謝遼揶揄道:“大哥,這位美女是誰啊,介紹一下唄。”
“我是……”侯春雨羞怯一笑,慢慢開口。
這一刻,時間仿佛被拉長、延伸,陳闖來不及阻止,只能暗暗在心中祈禱:我的大小姐,千萬別讓這些家夥知道你要嫁給我啊。
“我是陳闖哥哥未來的老婆……”侯春雨看著陸凝霜,歪頭想了想,認真的加上了兩個字,“之一。”
她說了,她還是說了,陳闖不由張大了嘴。
三名少年愕然相視一眼,轟然爆發大笑。
謝遼不客氣的錘了陳闖一把,高聲說道:“行啊大哥,看不出來啊。挺有女人緣兒的嘛。你的任務還附贈美女啊,我怎就遇不到這種好事呢?”
“是啊大哥。”賀連成眼睛眯成一條縫,“聊聊唄。”
歐陽樹倒是沒有說話,隻扶了扶金邊眼鏡,靜靜的注視著陳闖。
陸凝霜也看著陳闖,目光中,有一種說不清道不明的平靜。
陳闖如芒在背,冷汗漬漬,隻好將任務過程詳細的講述了一遍。
眾人一陣唏噓。
謝遼往後一仰,看看侯春雨,再看看陸凝霜,搖頭歎道:“大哥的好日子,馬上就要降臨嘍。”

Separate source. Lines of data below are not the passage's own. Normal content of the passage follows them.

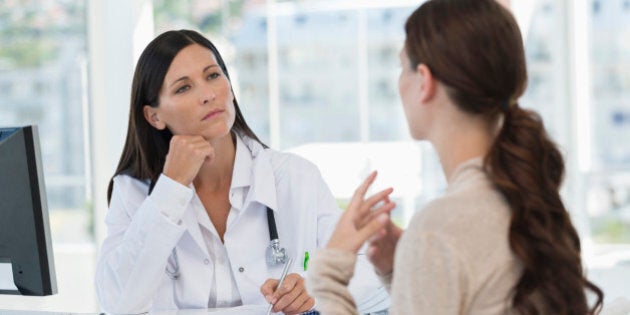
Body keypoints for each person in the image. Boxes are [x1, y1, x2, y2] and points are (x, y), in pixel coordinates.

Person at [307, 0, 605, 314]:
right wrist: (407, 271)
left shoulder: (439, 229)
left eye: (401, 67)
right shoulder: (534, 204)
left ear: (424, 81)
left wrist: (329, 274)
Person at [94, 29, 388, 314]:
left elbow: (370, 270)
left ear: (230, 86)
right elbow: (118, 303)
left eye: (213, 75)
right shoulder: (133, 192)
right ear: (154, 116)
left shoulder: (294, 177)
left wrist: (316, 287)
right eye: (184, 87)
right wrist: (171, 187)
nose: (208, 94)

歐陽樹則微微皺眉,道:“大哥,你說你完成了一個隱藏任務?”
“恩。”陳闖點頭,“算是機緣巧合吧。”
歐陽樹道:“如果沒判斷錯,任務大門應該是一個空間傳送門。門的兩側有可能是同一個空間的不同坐標點,也有可能是兩個不同的空間,也就是我們常說的平行空間。侯春雨小姐,應該來自一個與我們所在空間平行的空間。如果大哥直接轟殺戴夫,任務自然是完成,但真相就此塵封,讓雷諾等人也不會揭竿而起。可以說,大哥是一個引子,將那個世界引入了大動蕩。這,就是隱藏任務的意義。”